4.08.2011

O estalinista português tem sempre razão, e o clube dele também

O estalinista português encontra-se sobretudo nos partidos da direita, PS, PSD, CDS, mas também nos da esquerda; nos clubes Benfica, Porto e Sporting, mas também nos outros. Com a excepção de o estalinista português NÃO REJEITAR “voluntariamente os privilégios de dirigente” (não é maluco), e de dirigir sempre alguma coisa, por pequena que seja, é essencialmente semelhante a este Arbatchuk (um dirigente estalinista caído em desgraça e preso no gulag) que Vassíli Grossman caracteriza em Vida e Destino. E quem é Vassíli Grossman? Ide às wikipédias e brilhai. O estalinista português deixa-se dirigir pelo instinto totalitário e o seu traço de carácter principal é a submissão, como em todos os estalinistas. O que o estalinista português tem de exótico é a roupagem padresca e sacrista, as duas caras, e a bandeira de julgamento: o anti-estalinismo. Para ele, estalinistas são os outros.

O que diz Grossman:

Toda a sua vida, Abartchuk era intransigente em relação aos oportunistas, odiava homens de duas caras e os que eram socialmente alheios, os que se punham de fora.

A sua força espiritual, a sua fé residiam no direito de julgar. Desconfiou da sua mulher e largou-a. Não acreditou que educasse o filho como um inabalável lutador e negou ao filho o seu nome. Vilipendiava os hesitantes, desprezava os lamuriantes, os que tinham pouca fé e manifestavam a sua fraqueza. Entregava ao tribunal os técnicos e engenheiros que, em Kuzbass, tinham saudades das famílias que haviam deixado em Moscovo. Conseguiu a condenação de quarenta operários socialmente duvidosos que abandonaram as obras e foram para as aldeias. Renegou o seu pai pequeno-burguês.

É delicioso ser inabalável. Julgando os outros, afirmava a sua força interior, o seu ideal, a sua pureza. Nisso residia a sua felicidade, a sua fé. Nem uma vez se esquivou das mobilizações partidárias. Rejeitou voluntariamente os privilégios de dirigente do partido. Na sua abnegação estava a sua auto-afirmação. Usando imutavelmente a túnica e as botas militares, ia assim para o trabalho, para as reuniões do conselho do comissariado do povo, ia assim ao teatro, passeava assim pela marginal de Ialta, para onde o partido o mandou para tratar a saúde. Queria ser parecido com Stálin.

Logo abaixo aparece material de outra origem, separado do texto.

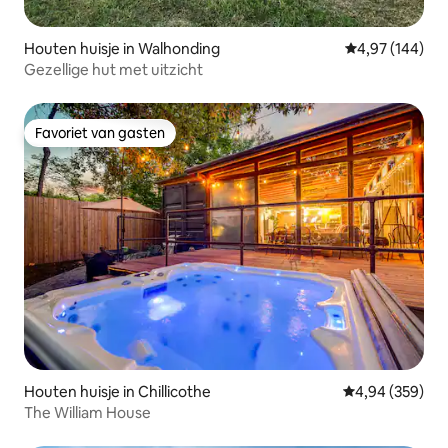
Houten huisje in Walhonding
Gemiddelde beo
4,97 (144)
Gezellige hut met uitzicht
Favoriet van gasten
Favoriet van gasten
Houten huisje in Chillicothe
Gemiddelde beo
4,94 (359)
The William House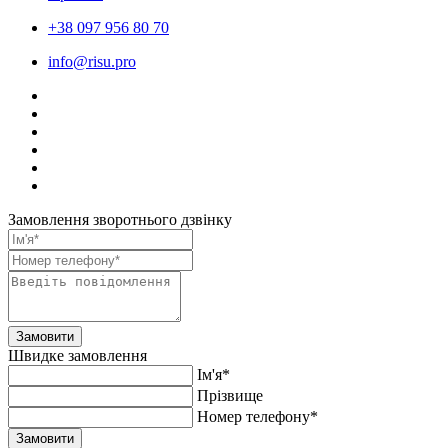
+38 097 956 80 70
info@risu.pro
Замовлення зворотнього дзвінку
Замовити
Швидке замовлення
Ім'я*
Прiзвище
Номер телефону*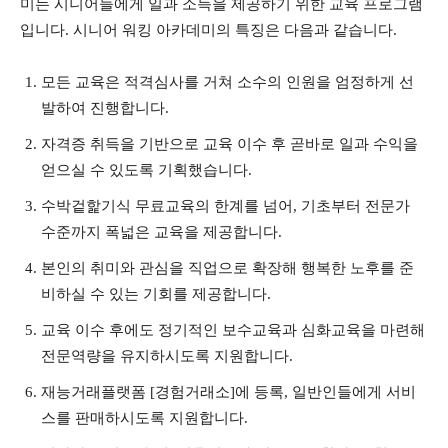
미는 시니어들에게 일과 소득을 제공하기 위한 교육 프로그램
입니다. 시니어 워킹 아카데미의 특징은 다음과 같습니다.
모든 교육은 적격심사를 거쳐 소수의 인원을 엄정하게 선
발하여 진행합니다.
자격증 취득을 기반으로 교육 이수 후 곧바로 일과 수익을
얻으실 수 있도록 기획했습니다.
수박겉핥기식 무료교육의 한계를 넘어, 기초부터 전문가
수준까지 폭넓은 교육을 제공합니다.
본인의 취미와 관심을 직업으로 확장해 행복한 노후를 준
비하실 수 있는 기회를 제공합니다.
교육 이수 후에도 정기적인 보수교육과 심화교육을 마련해
전문역량을 유지하시도록 지원합니다.
재능거래플랫폼 [경험거래소]에 등록, 일반인들에게 서비
스를 판매하시도록 지원합니다.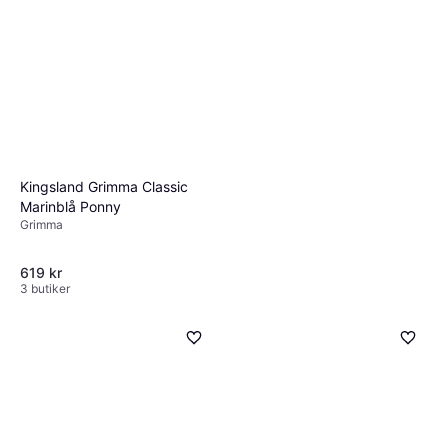
Kingsland Grimma Classic
Marinblå Ponny
Grimma
619 kr
3 butiker
Back On Track Grimma
Werano Brun
Grimma
319 kr
3 butiker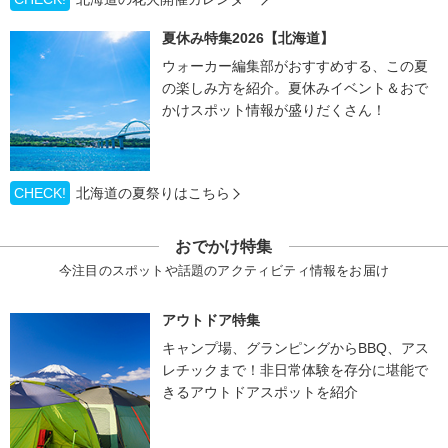
夏休み特集2026【北海道】
ウォーカー編集部がおすすめする、この夏
の楽しみ方を紹介。夏休みイベント＆おで
かけスポット情報が盛りだくさん！
CHECK!
北海道の夏祭りはこちら
おでかけ特集
今注目のスポットや話題のアクティビティ情報をお届け
アウトドア特集
キャンプ場、グランピングからBBQ、アス
レチックまで！非日常体験を存分に堪能で
きるアウトドアスポットを紹介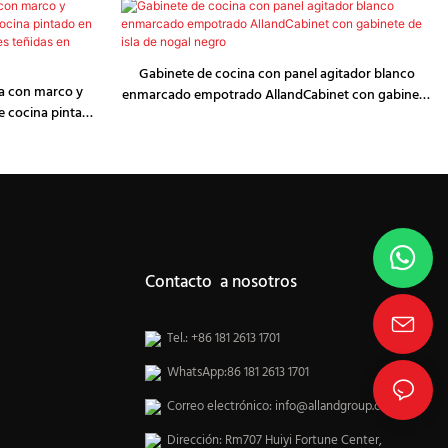
Gabinete de cocina con panel agitador blanco
na con marco y
enmarcado empotrado AllandCabinet con gabinete
e cocina pintado
de isla de nogal negro
s dobles teñidas
Contacto a nosotros
Tel.: +86 181 2613 1701
WhatsApp:86 181 2613 1701
Correo electrónico:
info@allandgroup.com
Dirección: Rm707 Huiyi Fortune Center,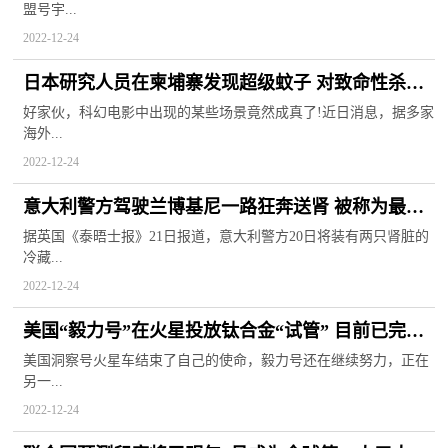
盟号宇...
2022-12-24
日本研究人员在柬埔寨发现超级蚊子 对致命性杀虫
剂具有免疫
好家伙，科幻电影中出现的某些场景竟然成真了!近日消息，据多家
海外...
2022-12-24
意大利警方驾驶兰博基尼一路狂奔送肾 被称为最美
丽的圣诞礼物
据英国《泰晤士报》21日报道，意大利警方20日将装有两只肾脏的
冷藏...
2022-12-24
美国“毅力号”在火星投放钛合金“试管” 目前已完成
16个岩石土壤样本
美国洞察号火星车结束了自己的使命，毅力号还在继续努力，正在
另一...
2022-12-24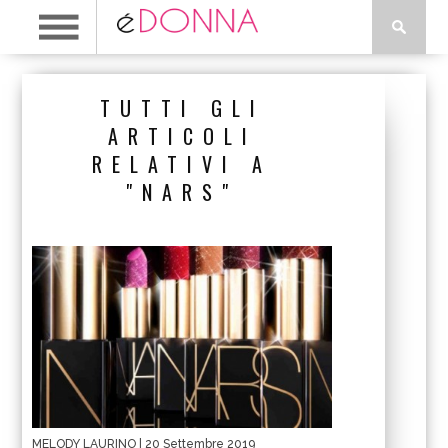
TUTTI GLI
ARTICOLI
RELATIVI A
"NARS"
MELODY LAURINO
| 20 Settembre 2019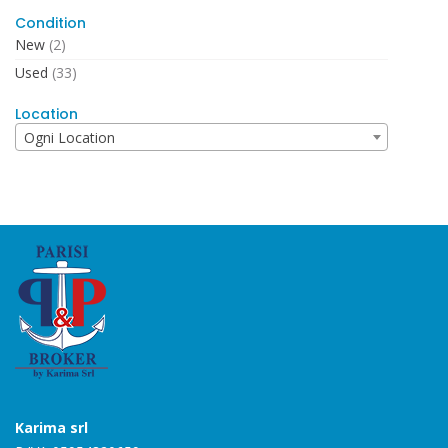
Condition
New
(2)
Used
(33)
Location
Ogni Location
Karima srl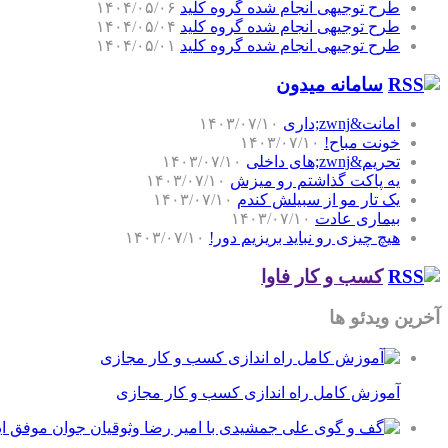
طرح توجیهی انجام شده گروه کلید
۱۴۰۴/۰۵/۰۶
طرح توجیهی انجام شده گروه کلید
۱۴۰۴/۰۵/۰۴
طرح توجیهی انجام شده گروه کلید
۱۴۰۴/۰۵/۰۱
سامانه میدون
امانت&zwnj;داری
۱۴۰۳/۰۷/۱۰
خونت مباح!
۱۴۰۳/۰۷/۱۰
تحریم&zwnj;های داخلی
۱۴۰۳/۰۷/۱۰
یه پاکت گذاشتم رو میزش
۱۴۰۳/۰۷/۱۰
یک تار مو از سبیلش کندم
۱۴۰۳/۰۷/۱۰
بیماری عادت
۱۴۰۳/۰۷/۱۰
هیچ چیزی رو نباید بریزیم دور!
۱۴۰۳/۰۷/۱۰
کسب و کار فاوا
آخرین ویدئو ها
آموزش کامل راه اندازی کسب و کار مجازی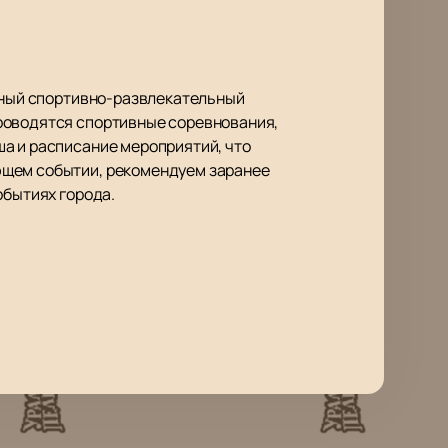
енный спортивно-развлекательный
проводятся спортивные соревнования,
а и расписание мероприятий, что
ющем событии, рекомендуем заранее
обытиях города.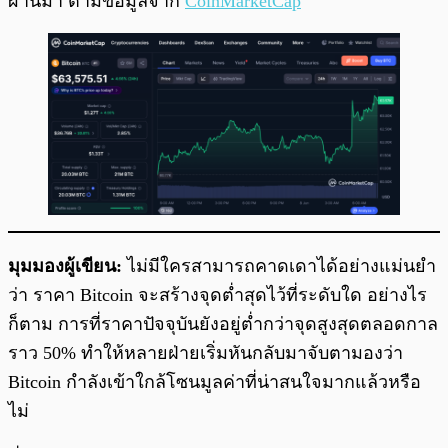
ผ่านมา ตามข้อมูลจาก
CoinMarketCap
มุมมองผู้เขียน:
ไม่มีใครสามารถคาดเดาได้อย่างแม่นยำ
ว่า ราคา Bitcoin จะสร้างจุดต่ำสุดไว้ที่ระดับใด อย่างไร
ก็ตาม การที่ราคาปัจจุบันยังอยู่ต่ำกว่าจุดสูงสุดตลอดกาล
ราว 50% ทำให้หลายฝ่ายเริ่มหันกลับมาจับตามองว่า
Bitcoin กำลังเข้าใกล้โซนมูลค่าที่น่าสนใจมากแล้วหรือ
ไม่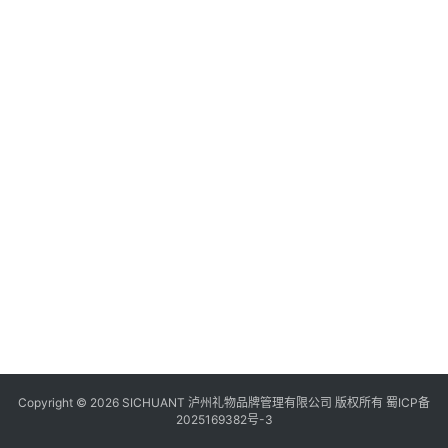
食
1
四
川
风
景
区
Copyright © 2026 SICHUANT 泸州礼物品牌管理有限公司 版权所有
蜀ICP备
2025169382号-3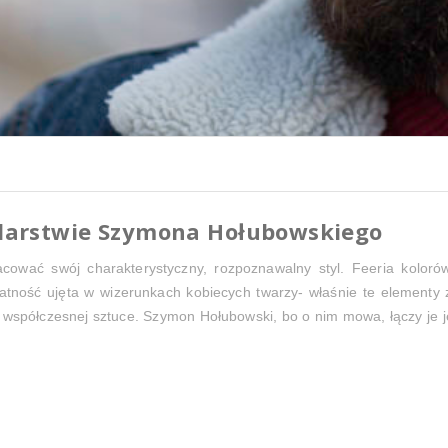
alarstwie Szymona Hołubowskiego
racować swój charakterystyczny, rozpoznawalny styl. Feeria kolor
tność ujęta w wizerunkach kobiecych twarzy- właśnie te elementy z
spółczesnej sztuce. Szymon Hołubowski, bo o nim mowa, łączy je jed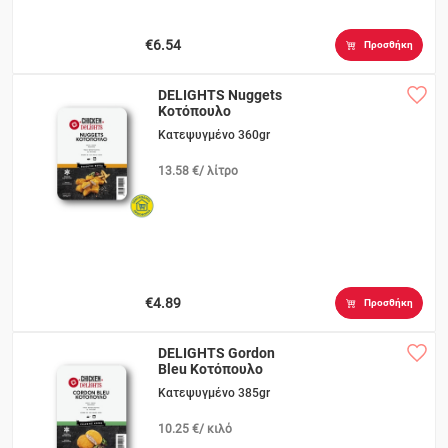
€6.54
Προσθήκη
DELIGHTS Nuggets
Κοτόπουλο
Κατεψυγμένο 360gr
13.58 €/ λίτρο
€4.89
Προσθήκη
DELIGHTS Gordon
Bleu Κοτόπουλο
Κατεψυγμένο 385gr
10.25 €/ κιλό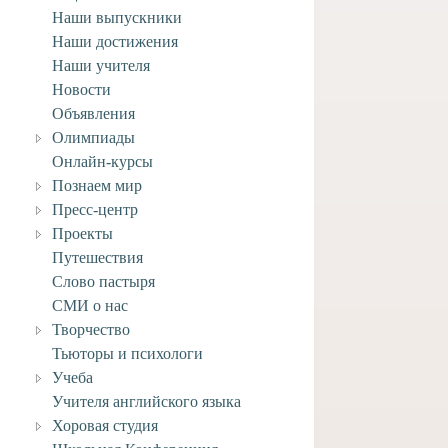
Наши выпускники
Наши достижения
ее задание по ИЗО
ласса к 27 марта.
Наши учителя
Новости
3 марта, 2020
Объявления
Олимпиады
Онлайн-курсы
Познаем мир
Пресс-центр
Проекты
Путешествия
Слово пастыря
СМИ о нас
Творчество
Тьюторы и психологи
Учеба
Учителя английского языка
Хоровая студия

Perdendo o direito de julgar, perdia-se a si próprio.

4 comentários:

Sun Iou Miou disse...

Tenho esse livro na mesa de cabeceira, em lista de espera. Já me abriu o apetite. Porém, vamos ( o livro... e eu já agora) ter de continuar a esperar.

Anónimo disse...

Quando teremos o Vida e Destino em Português? Entretanto, muito obrigado por tudo o resto que já temos em Português.

Sun Iou Miou disse...

Levo já uns dias a ler o Vida e destino (em tradução para espanhol, que me ofereceu no ano passado alguém que soube que estava a ler o Guerra e paz) e estou a adorar. É brutal. Espero que a tradução para português tenha a visibilidade que merece.

Sun Iou Miou disse...

(Se eu sei que era isto, não tinha estado "em lista de espera" tanto tempo!)